A key element of FISMA is risk-based security, the idea that defenses should reflect the level of risk to a system. Systems are rated as high, moderate or low impact depending on the effect a breach of the system would have on the agency’s mission or overall security. High-impact systems should be defended against “high-skilled, highly motivated and well-resourced” threats, while systems of lesser importance can be defended against less sophisticated or motivated attacks. This concept makes sense but is becoming more difficult to implement soundly.
As systems become more interconnected with more routes of access and less well-defined perimeters, a low-impact system can become a soft underbelly, making it attractive to sophisticated attackers as a platform to launch an inside attack against more important systems.

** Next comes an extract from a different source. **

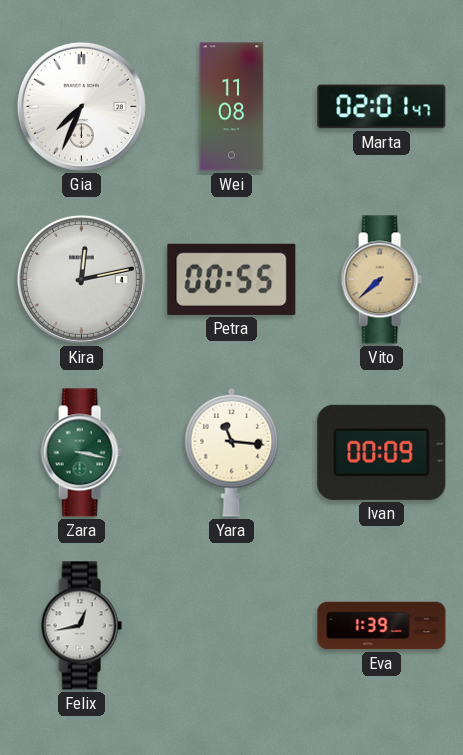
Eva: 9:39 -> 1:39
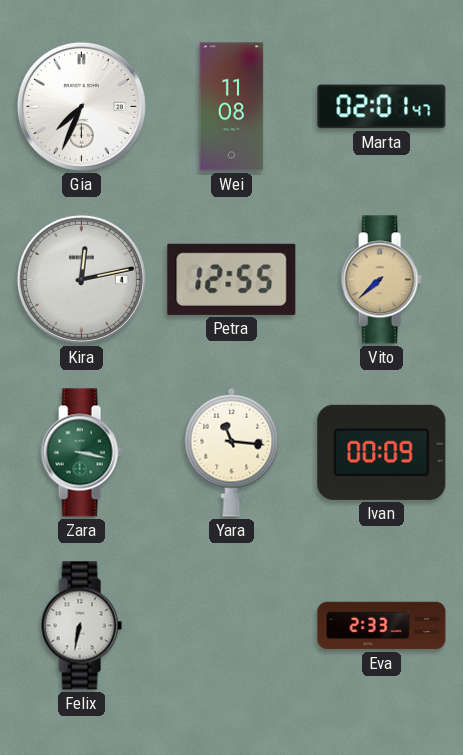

Ranking risk levels is further complicated by the fact that increasingly sophisticated attacks are being created with different motives. A system containing personally identifiable information could be rated a low or moderate impact because it does not contain sensitive or classified information. But that is exactly the type of information criminal organizations are likely to launch sophisticated attacks against.
It still makes sense to match security controls to the level of risk being addressed. But it is becoming more difficult to assign a meaningful level of risk to individual systems, further complicating the job of information security.